Однако он выстоял, уж не знаю, как у него это получилось, и каких усилий стоило. Родись он в благополучной семье и не в нашей адской мясорубке, перемалывающей добро и зло до такой степени, что получалась какая-то невообразимая смесь, именуемая русским менталитетом, глядишь, вышел бы из него достойный гражданин, возможно, гордость нации. А сейчас этот круто сваренный парень – изгой, беглец, темная личность без роду-племени, пытающийся удержаться на плаву, только повинуясь древнему человеческому инстинкту самосохранения и выживания…

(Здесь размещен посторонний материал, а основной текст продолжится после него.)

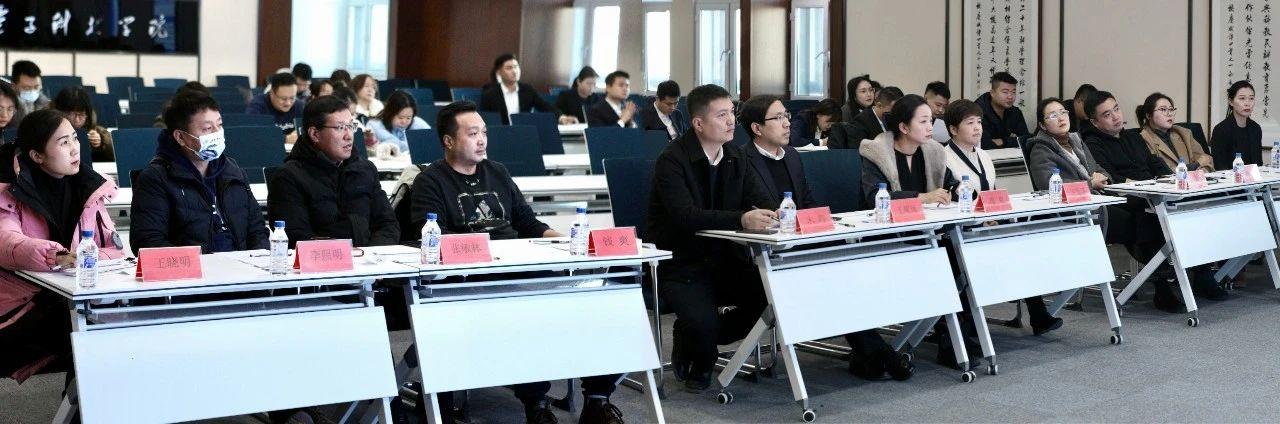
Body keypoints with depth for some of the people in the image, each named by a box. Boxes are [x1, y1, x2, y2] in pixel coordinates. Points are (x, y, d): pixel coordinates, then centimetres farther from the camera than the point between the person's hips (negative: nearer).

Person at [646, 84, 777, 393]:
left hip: (722, 257, 7)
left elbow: (761, 200, 2)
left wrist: (775, 213, -24)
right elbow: (685, 216, -28)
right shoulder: (672, 161, -14)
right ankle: (701, 364, 12)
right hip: (679, 263, -7)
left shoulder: (734, 158, 9)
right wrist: (741, 219, -41)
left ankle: (692, 340, 10)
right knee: (704, 323, -29)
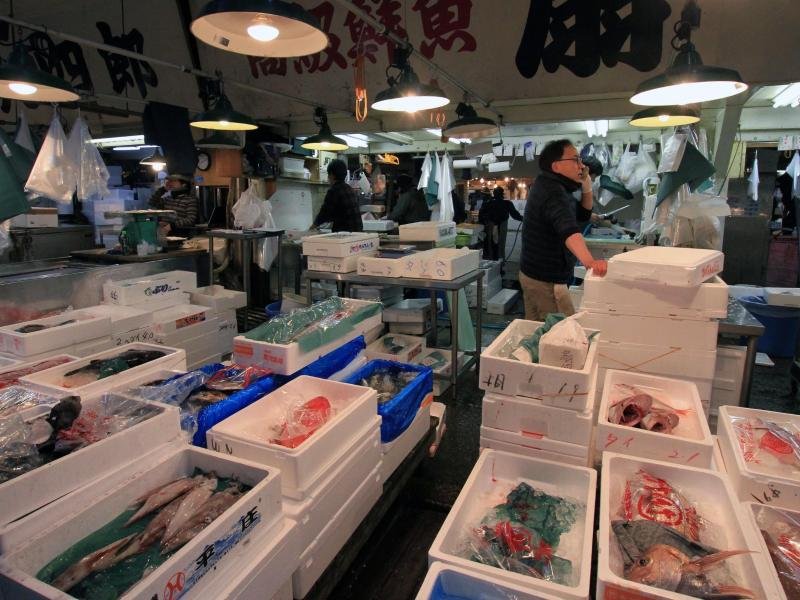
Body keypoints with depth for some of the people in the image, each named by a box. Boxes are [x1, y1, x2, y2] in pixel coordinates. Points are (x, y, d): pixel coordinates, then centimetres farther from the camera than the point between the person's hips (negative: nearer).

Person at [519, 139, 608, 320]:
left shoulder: (548, 186, 12)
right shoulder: (553, 193, -20)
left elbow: (583, 214, 20)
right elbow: (568, 229, -39)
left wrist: (586, 186, 4)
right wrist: (589, 261, -54)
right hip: (547, 281, -10)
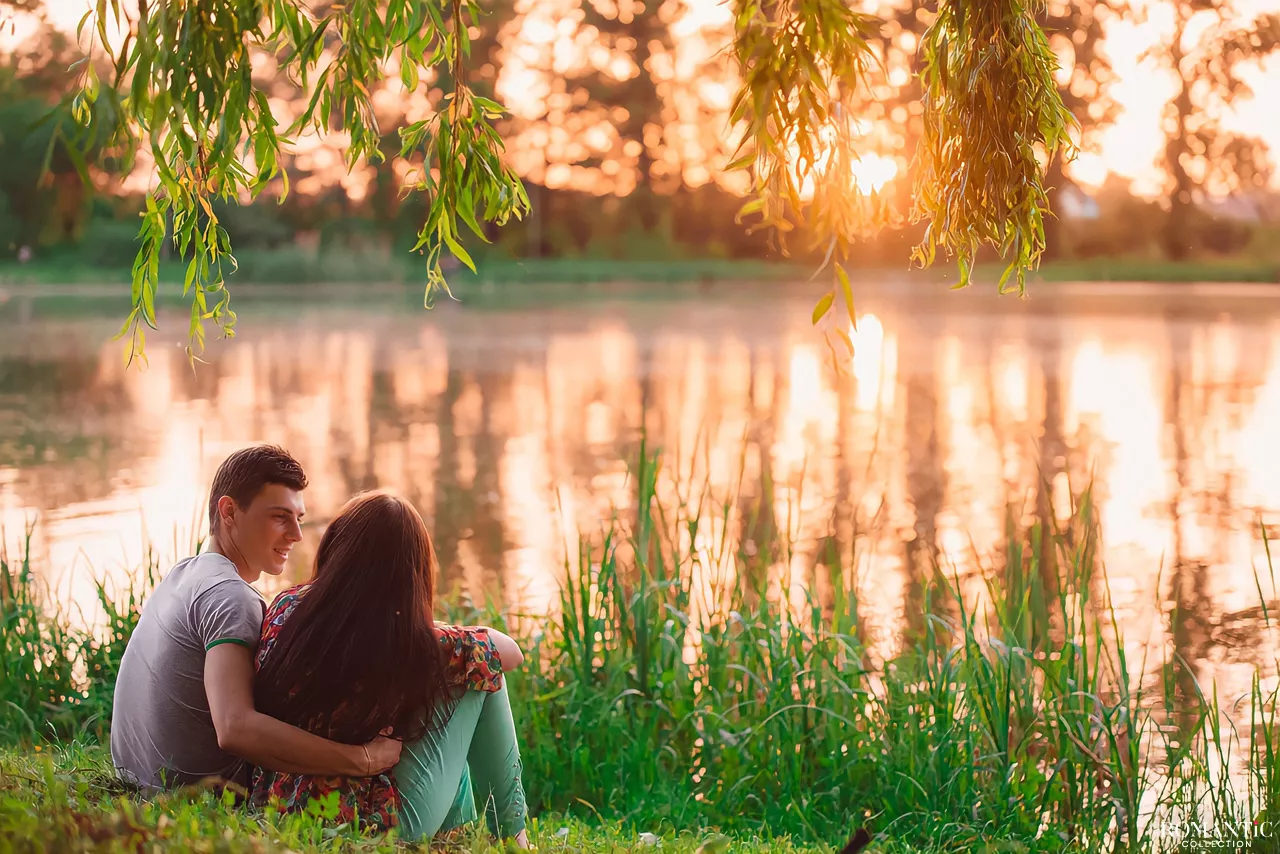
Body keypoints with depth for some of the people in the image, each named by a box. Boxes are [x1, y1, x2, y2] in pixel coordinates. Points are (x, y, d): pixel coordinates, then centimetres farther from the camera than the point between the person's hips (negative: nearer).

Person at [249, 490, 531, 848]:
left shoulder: (286, 607, -7)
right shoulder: (416, 646, -17)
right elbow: (509, 651, 1)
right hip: (371, 821, -5)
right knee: (481, 672, 9)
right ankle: (510, 831, 19)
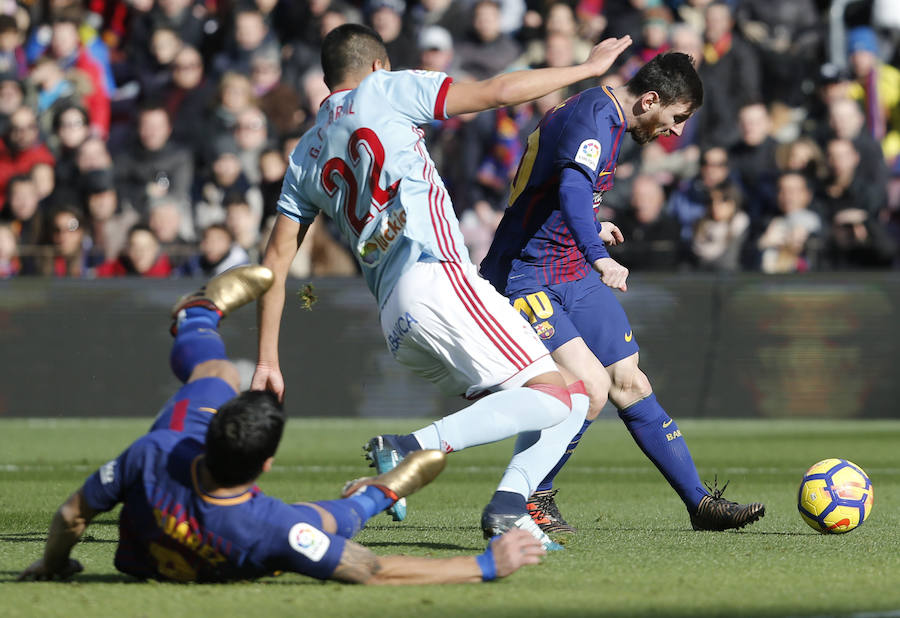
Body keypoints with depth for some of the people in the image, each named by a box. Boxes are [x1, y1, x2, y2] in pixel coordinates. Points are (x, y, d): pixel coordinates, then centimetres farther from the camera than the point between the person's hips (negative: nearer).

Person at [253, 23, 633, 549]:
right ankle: (409, 448, -22)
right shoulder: (385, 90, 9)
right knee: (552, 395, -13)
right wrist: (589, 68, 16)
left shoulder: (305, 158, 25)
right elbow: (497, 92, 5)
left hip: (393, 319, 7)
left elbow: (277, 258, 20)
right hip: (435, 275, -7)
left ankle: (507, 509, -8)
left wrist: (268, 361, 20)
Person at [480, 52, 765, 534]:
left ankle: (700, 502, 10)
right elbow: (572, 190, -41)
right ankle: (530, 498, -2)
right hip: (525, 279, -10)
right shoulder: (594, 121, -21)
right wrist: (598, 257, -54)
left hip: (575, 277, 10)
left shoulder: (602, 113, 11)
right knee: (592, 387, -21)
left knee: (630, 385, 6)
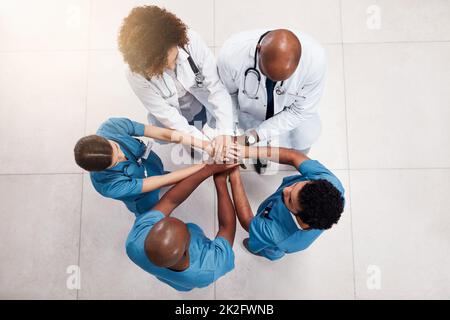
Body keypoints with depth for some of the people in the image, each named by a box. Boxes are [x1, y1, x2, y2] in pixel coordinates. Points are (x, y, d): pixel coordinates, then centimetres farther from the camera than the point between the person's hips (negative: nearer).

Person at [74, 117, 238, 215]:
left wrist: (205, 145, -43)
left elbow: (164, 134, -36)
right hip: (146, 201, -3)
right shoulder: (108, 185, -43)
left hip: (154, 165, 4)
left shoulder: (112, 126, -36)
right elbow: (164, 181, -39)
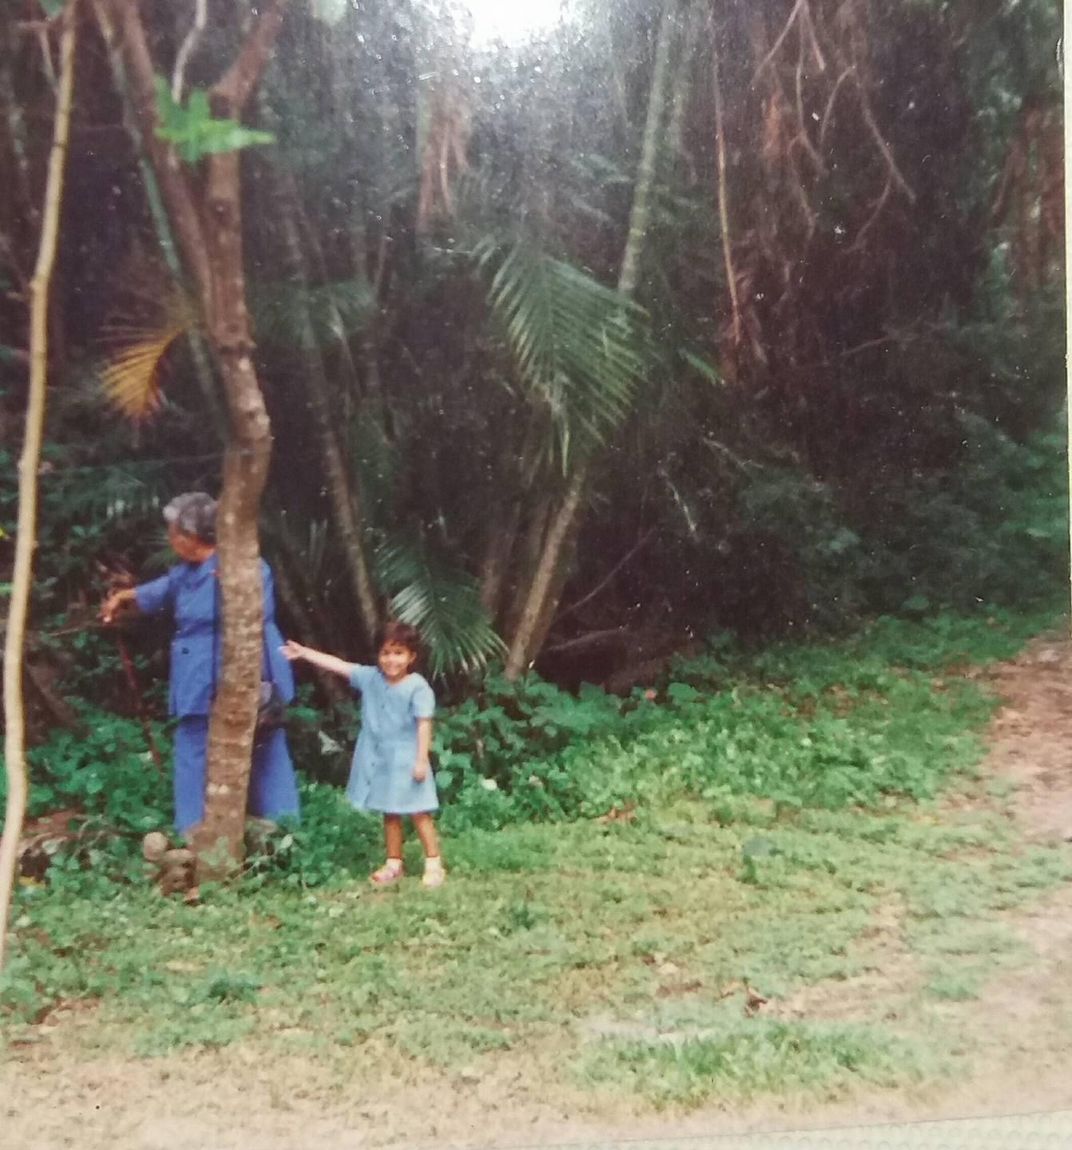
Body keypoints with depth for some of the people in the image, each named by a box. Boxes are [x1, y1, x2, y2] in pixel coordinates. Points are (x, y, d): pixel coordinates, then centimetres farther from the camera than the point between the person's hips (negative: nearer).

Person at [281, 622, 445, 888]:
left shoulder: (417, 687, -15)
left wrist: (422, 759, -19)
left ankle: (434, 864, 12)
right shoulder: (370, 678, 0)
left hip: (406, 761, -6)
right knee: (389, 813, 16)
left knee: (418, 813, 1)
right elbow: (337, 665, 1)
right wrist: (303, 652, -1)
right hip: (379, 759, 6)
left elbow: (424, 725, -16)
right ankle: (394, 864, 26)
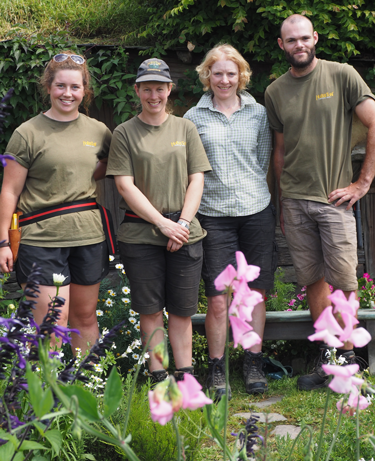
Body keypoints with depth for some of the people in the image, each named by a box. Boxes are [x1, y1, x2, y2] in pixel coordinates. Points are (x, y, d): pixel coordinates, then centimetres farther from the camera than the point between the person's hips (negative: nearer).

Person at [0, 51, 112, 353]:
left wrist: (99, 170, 5)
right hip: (41, 237, -4)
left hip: (89, 236, 4)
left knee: (85, 317, 12)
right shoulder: (28, 133, -2)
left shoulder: (98, 131, 9)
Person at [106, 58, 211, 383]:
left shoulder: (185, 128, 10)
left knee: (182, 309, 5)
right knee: (150, 309, 3)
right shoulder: (125, 133, 4)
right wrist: (162, 223, -10)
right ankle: (158, 377, 13)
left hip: (184, 233, 2)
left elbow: (197, 179, 7)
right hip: (140, 233, -1)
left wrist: (183, 223, -7)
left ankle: (185, 376, 14)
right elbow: (125, 185, -3)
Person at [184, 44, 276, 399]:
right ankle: (216, 369, 11)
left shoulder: (258, 113, 9)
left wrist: (256, 193, 7)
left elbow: (264, 162, 14)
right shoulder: (194, 117, 6)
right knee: (217, 299, -3)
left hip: (256, 211, 2)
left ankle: (253, 363, 19)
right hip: (213, 215, -1)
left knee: (255, 292, 6)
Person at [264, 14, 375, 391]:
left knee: (342, 281, -5)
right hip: (294, 201, 4)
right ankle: (326, 356, 18)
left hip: (334, 199, -3)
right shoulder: (275, 92, 10)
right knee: (312, 279, 7)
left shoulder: (342, 76, -2)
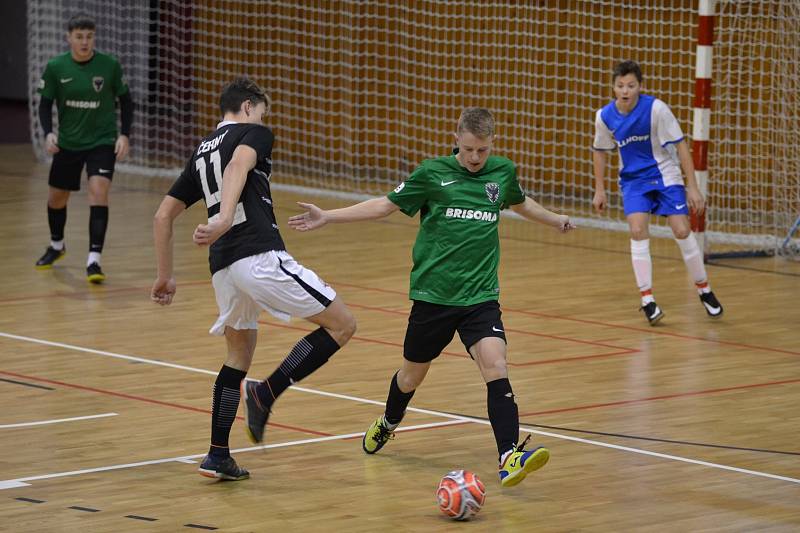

Мне стало так неуютно и грустно, что я не стал больше искать гостиницу, а прошлялся почти до самого рассвета по разным сомнительным забегаловкам Марселя, закончив свой бессонный вояж в портовой таверне.
Жизнь – дерьмо. Подытожив такими словами невеселые мысли, я отплыл на Йерские острова, чтобы продолжать искать подтверждение своему похмельному тезису…
Яхта аль-Файеда была видна как на ладони, несмотря на довольно приличное расстояние. Мы кружили вокруг нее словно стая сарычей, не приближаясь, но и не удаляясь настолько, чтобы не могли прийти на помощь, когда это понадобится. Не знаю, догадывался ли Доди о нашем присутствии – скорее всего да; но он, похоже, думал, что яхту охраняют лишь арабы, – однако вел он себя совершенно раскованно. Впрочем, как и любой бы другой влюбленный на его месте.